Perhaps unsurprisingly, Brady, who resigned as shadow minister for Europe following the Willetts speech and is now a signatory to the new campaign, takes a different view and argues that reintroducing selection in a “permissive” way would not prove a threat to the current school system.

“I believe that selection can plug an important gap by catering to the most academically able pupils and raising standards across the board,” he says. “If all restrictions on selection by ability were to be lifted, I don’t think we would see a revolutionary change in the pattern of provision. The first step would be to see academically selective schools open in the state sector in areas where provision is currently poor – and I would welcome that.”

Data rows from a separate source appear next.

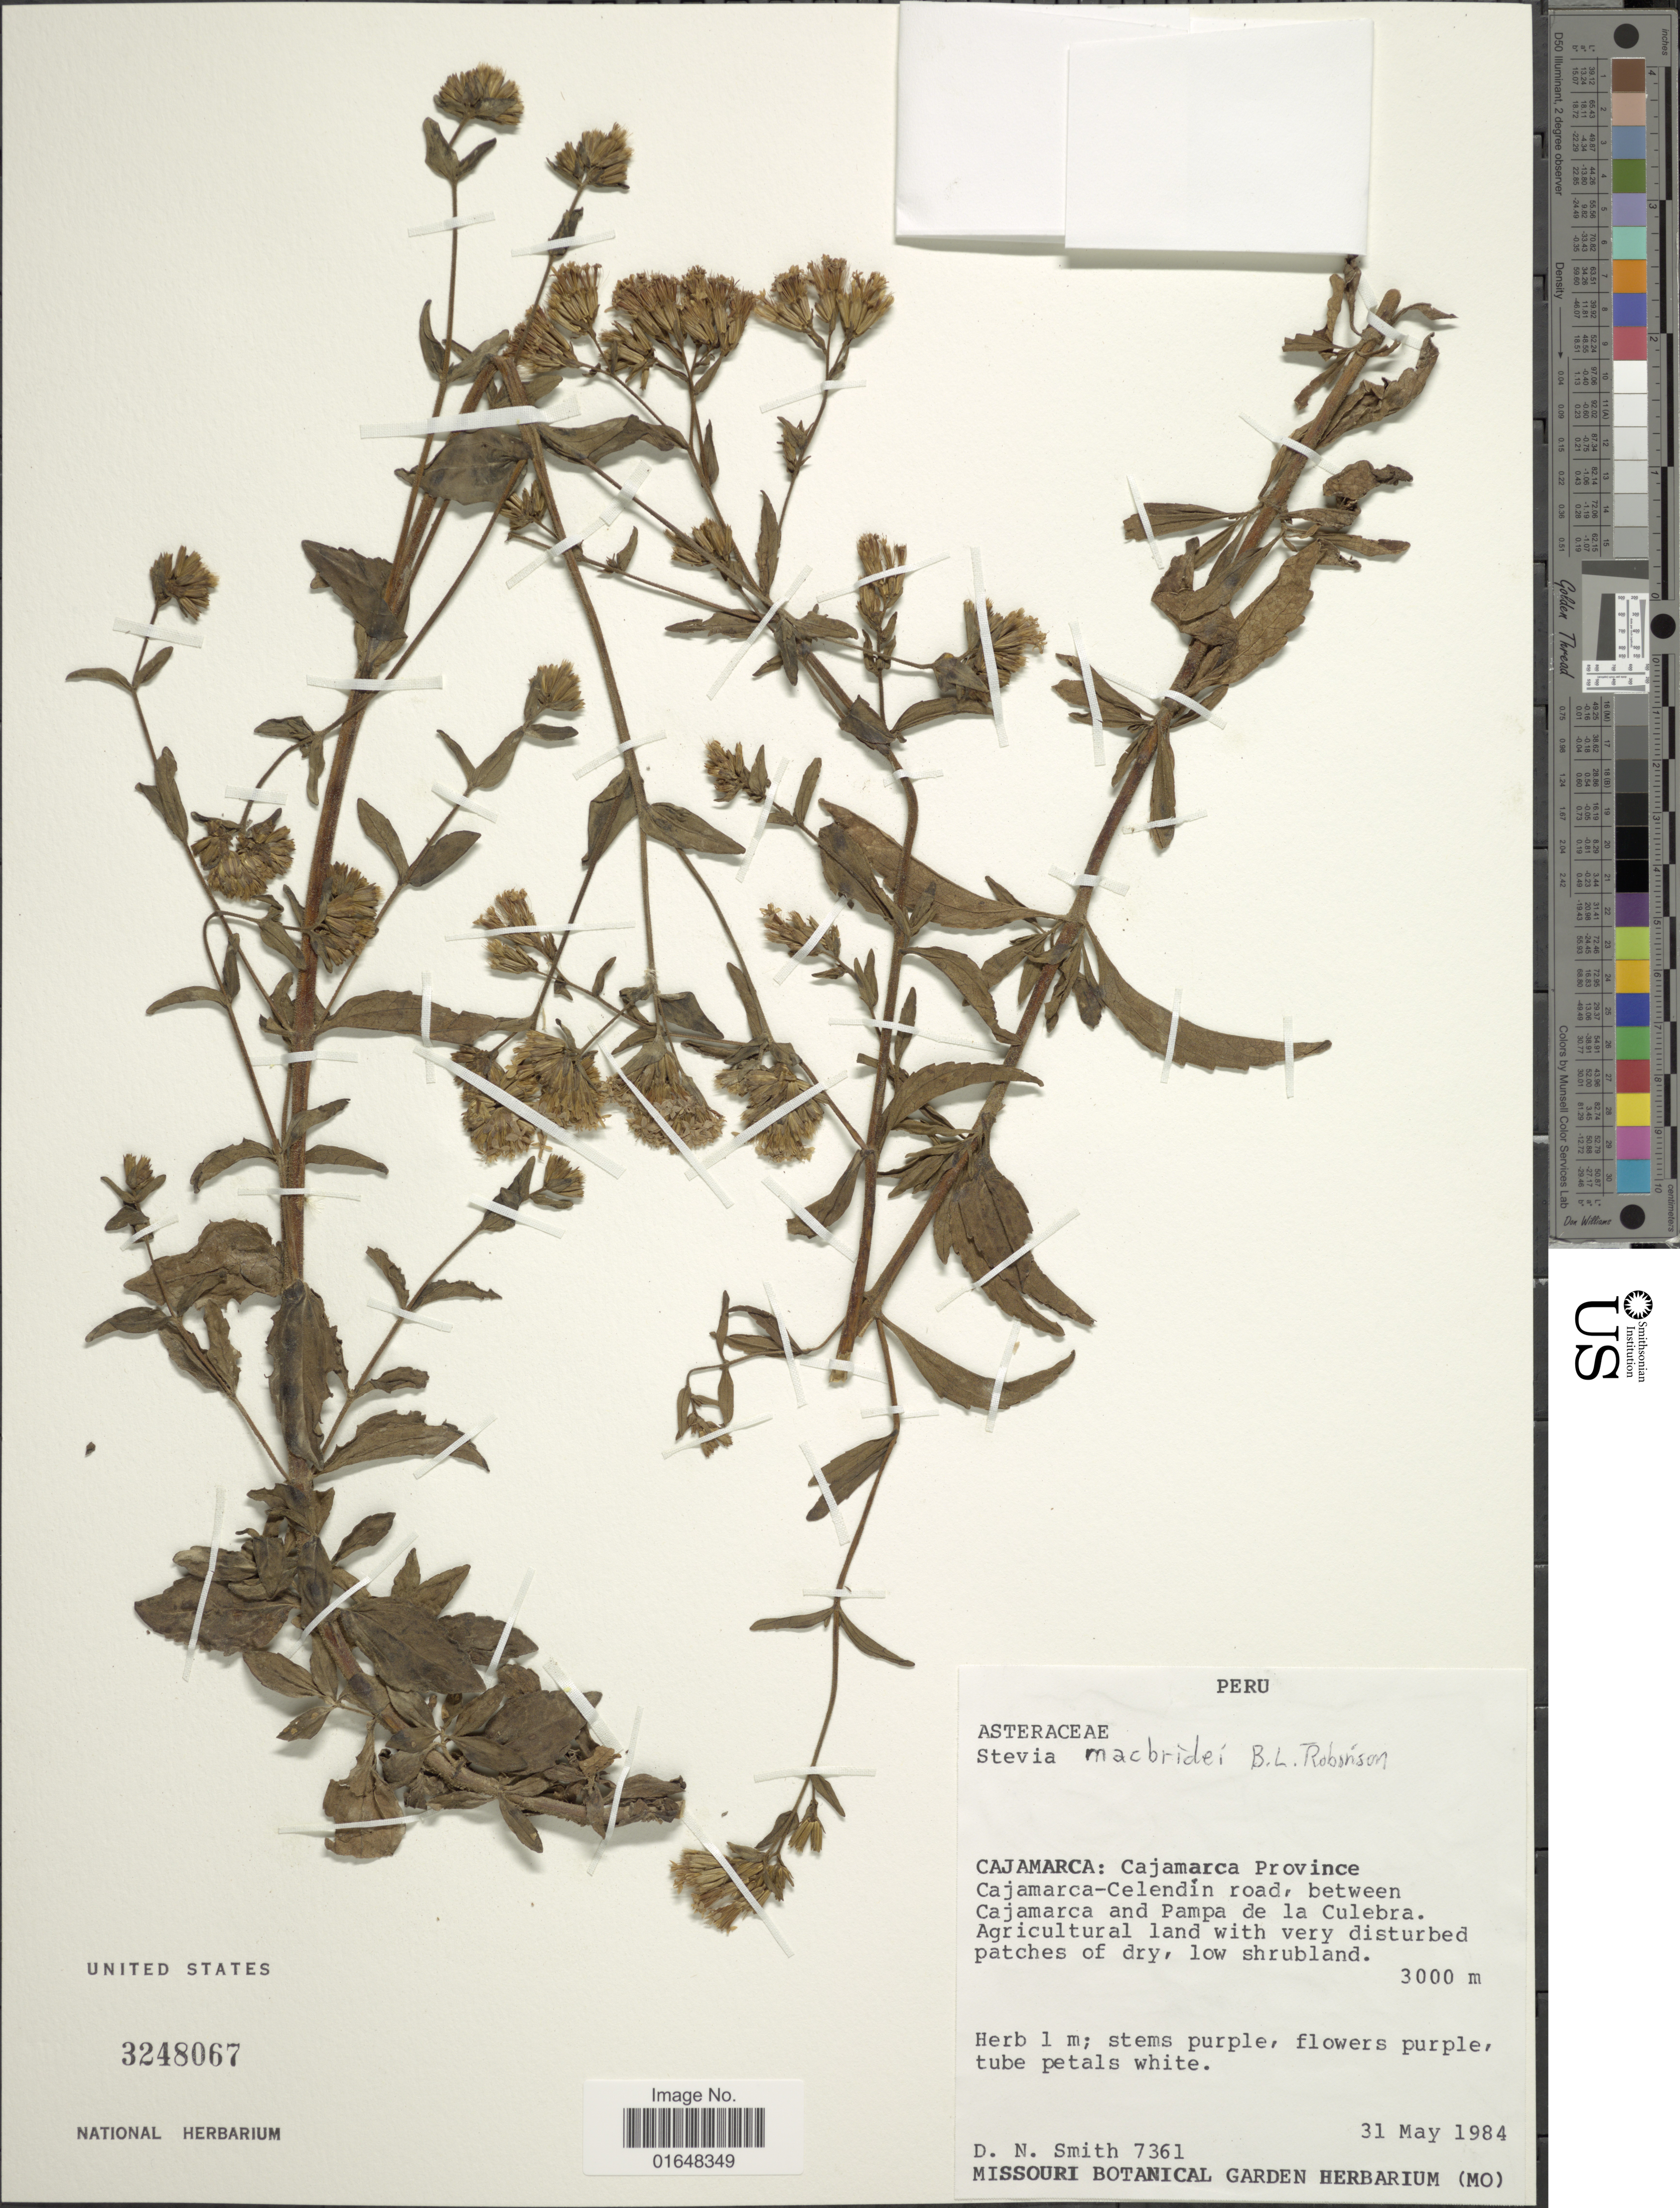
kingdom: Plantae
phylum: Tracheophyta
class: Magnoliopsida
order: Asterales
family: Asteraceae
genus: Stevia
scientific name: Stevia macbridei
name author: B.L. Rob.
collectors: D. Smith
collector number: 7361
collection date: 1984-05-31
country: Peru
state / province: Cajamarca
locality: Cajamarca: Cajamarca Province. Cajamarca-Celendin road, between Cajamarca and Pampa de la Culebra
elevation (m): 3000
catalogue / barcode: US 3248067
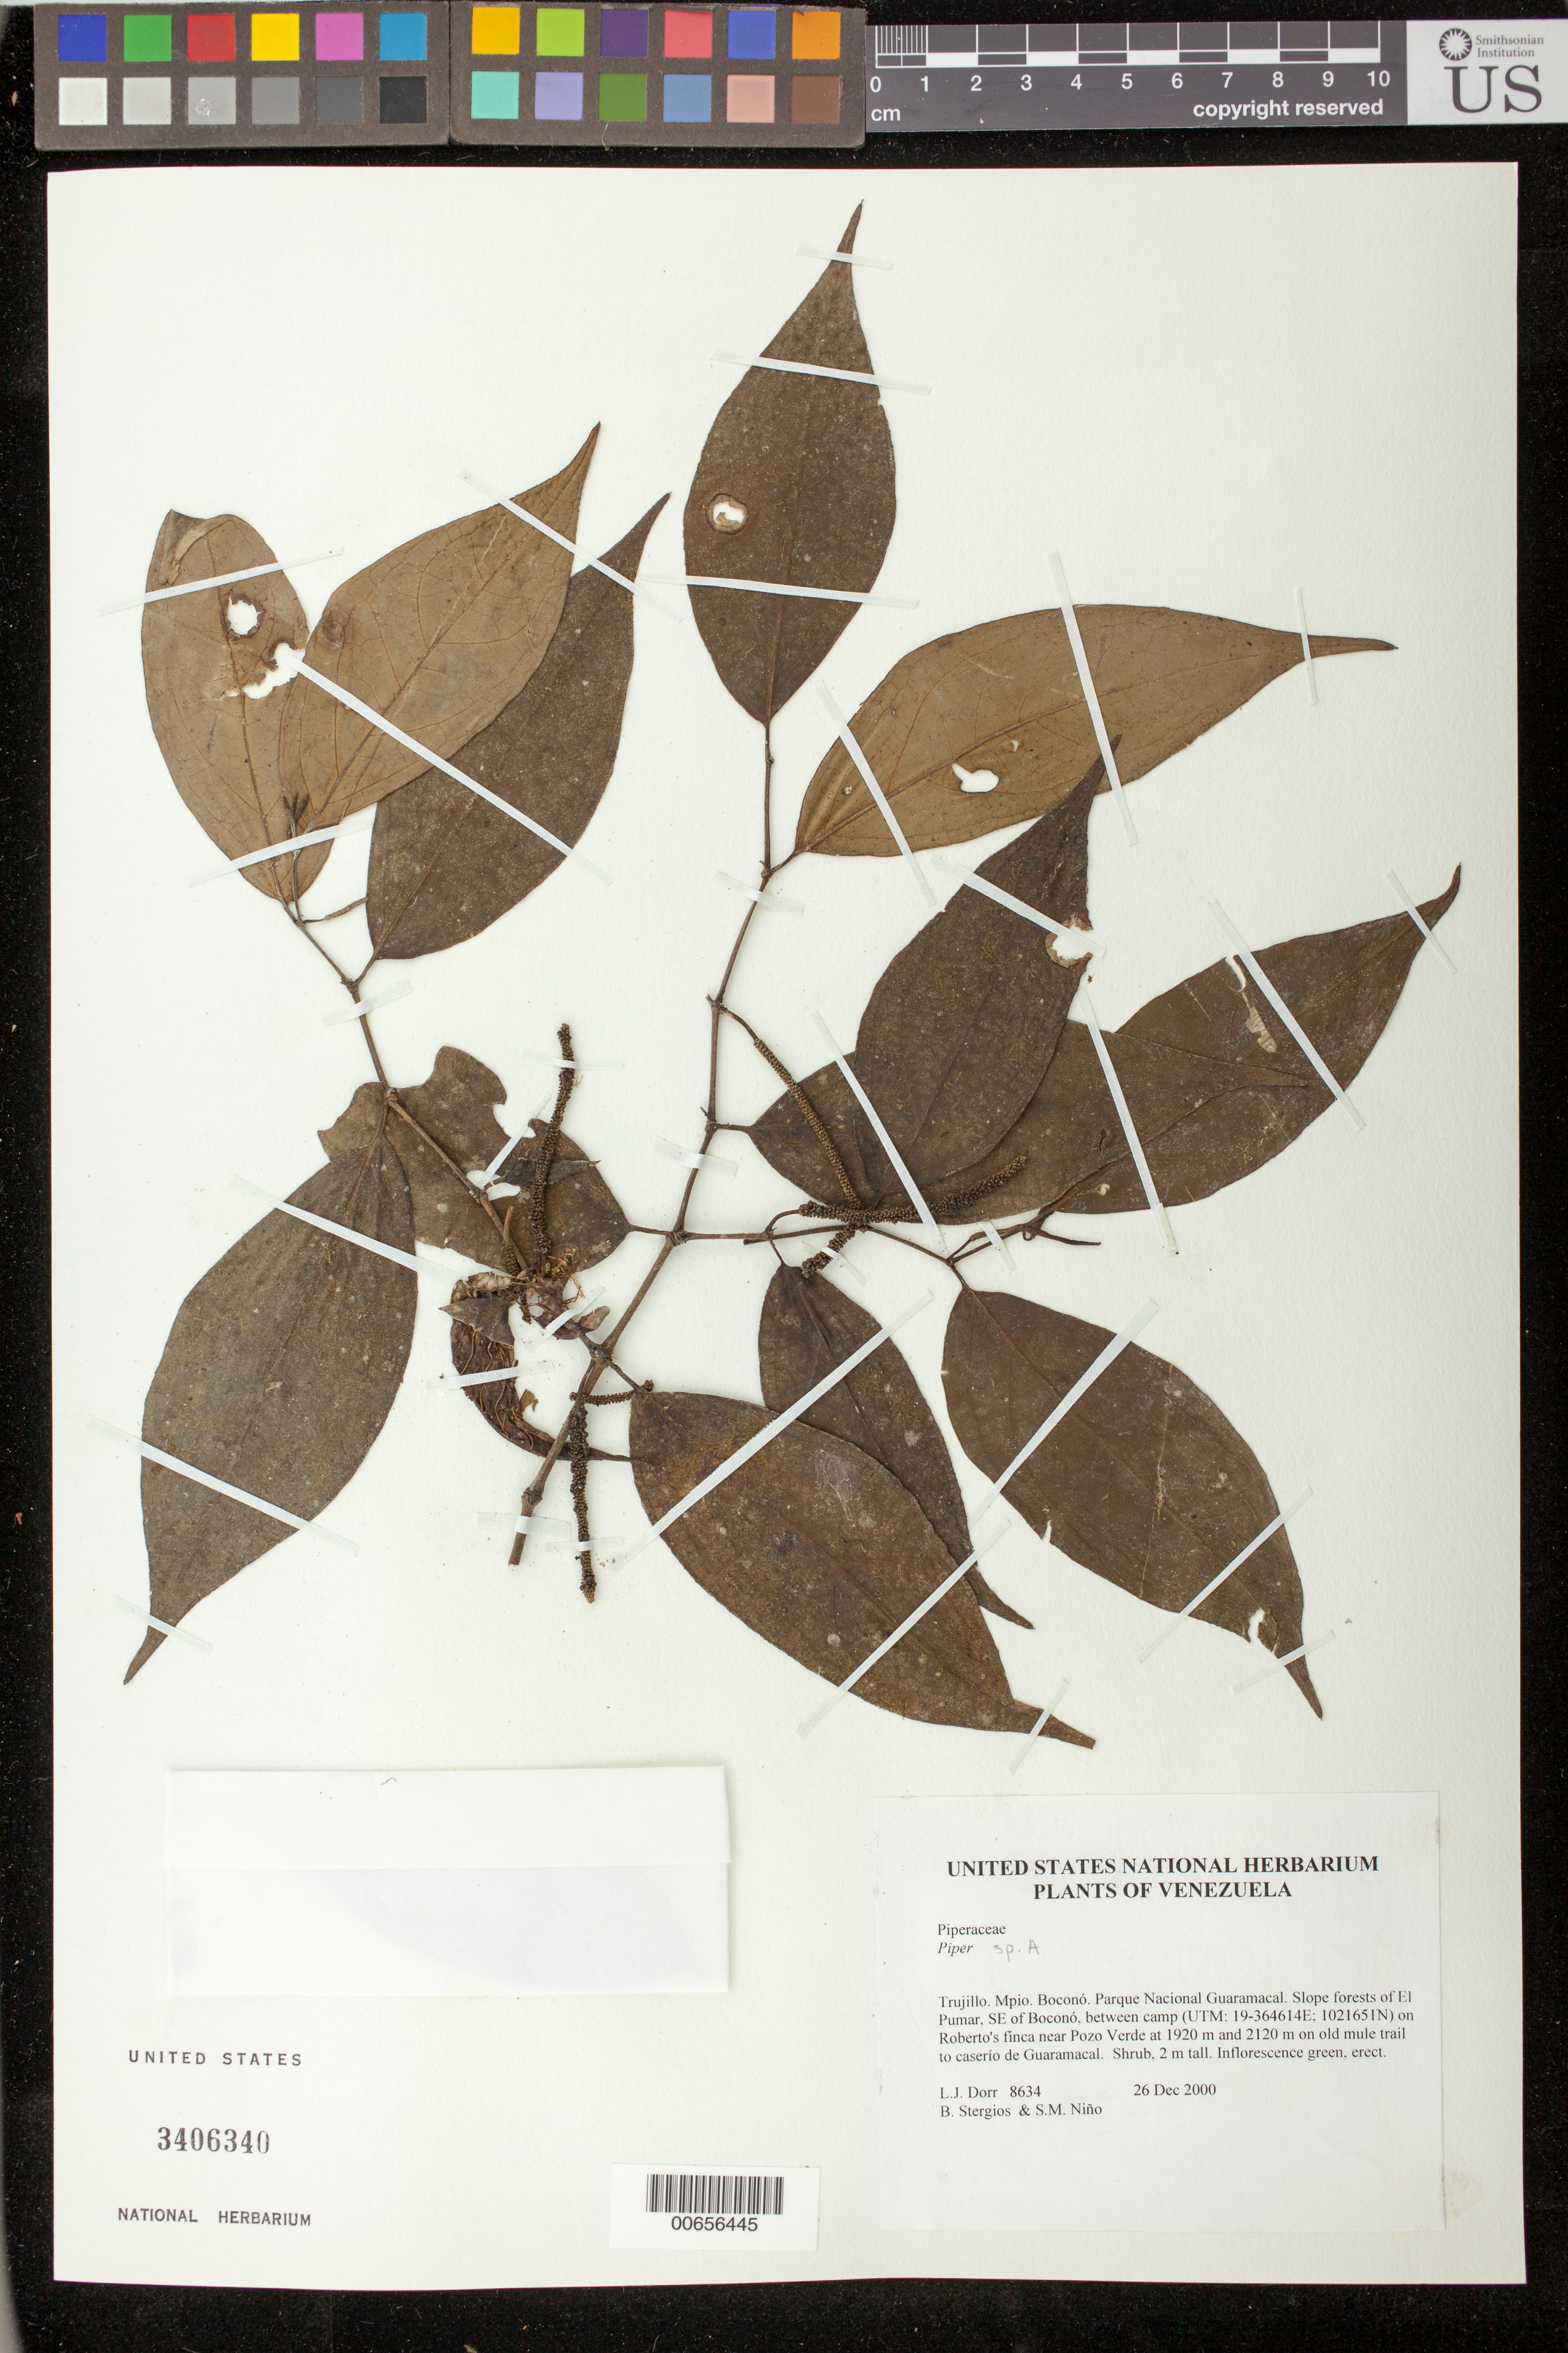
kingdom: Plantae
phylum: Tracheophyta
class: Magnoliopsida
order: Piperales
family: Piperaceae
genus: Piper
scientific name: Piper sotobosquense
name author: S.M. Niño & Dorr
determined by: Niño, S. M.; Dorr, L. J.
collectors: L. J. Dorr, B. G. Stergios & S. M. Niño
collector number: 8634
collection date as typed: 26 Dec 2000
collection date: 2000-12-26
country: Venezuela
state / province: Trujillo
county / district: Boconó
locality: Parque Nacional Guaramacal. El Pumar, SE of Boconó, between camp on Roberto's finca near Pozo Verde at 1920 m and 2120 m on old mule trail to caserío de Guaramacal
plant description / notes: HUA, PORT, US, VEN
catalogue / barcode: US 3406340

But might this campaign for more grammar schools have unintended consequences for the pro-selection lobby if arguments about whether it helps or hinders social mobility are drawn more explicitly into the public domain, alongside evidence of how the 11-plus test works in practice?

Campaigners in fully selective Buckinghamshire have launched their own campaign, Local, Equal, Excellent, to show parents the negative impact of selection in their area. “Children on free school meals, from BME [black and minority ethnic] backgrounds and from some local primary schools are significantly under-represented in grammar schools, which completely undermines the social mobility argument,” says Katy Simmons, an academic and school governor. Recent efforts to improve the 11-plus exam and make it fairer seemed to backfire.

“Parents are shocked when we show them the evidence,” she says. “They realise that it matters where you live and how well-off you are. They see that it’s a lottery – with the chances of winning firmly stacked against most of them and they don’t think that is fair.”

The Aylesbury MP, David Lidington, has publicly expressed concern at the very low pass rate in less affluent parts of his constituency.

Simmons adds: “And remember, if you have grammars, you also have non-grammars – and I have never met anyone who wants a return to secondary moderns. Some small-scale research done recently with local young people shows that this sense of rejection and being ‘second best’ is still a major issue locally. It affects achievement and makes the job of other local schools even harder.”

Durham University’s Professor Stephen Gorard, who has carried out extensive research into the impact of different types of schools on social segregation, says that for such a dramatic change in policy – no new grammar schools have been created for more than 20 years – the evidence of benefit to all children would need to be crystal clear. “There is repeated evidence that any appearance of advantage for those attending selective schools is at least outweighed by the disadvantage for those who do not,” he says.

“In England, social segregation between schools is much, much higher in areas with grammar schools, whether you look at immigrant status, first language, ethnicity, educational needs, parental education or income. Most obviously, grammar schools have very few students eligible for free school meals.”

Any policymaker wanting to establish more selection by ability in an ethical manner would need to prove that selective schools were more effective than non-selective ones, he says.

“Then the largely disregarded rump of such a system – the secondary modern schools – must be shown to be at least as effective as non-selective schools. And the overall benefits must outweigh any unintended harmful side effects. Yet none of these things has been established. Given the dangers, and the lack of evidence of any benefit at all, selection by ability is currently the very antithesis of an evidence-informed policy.”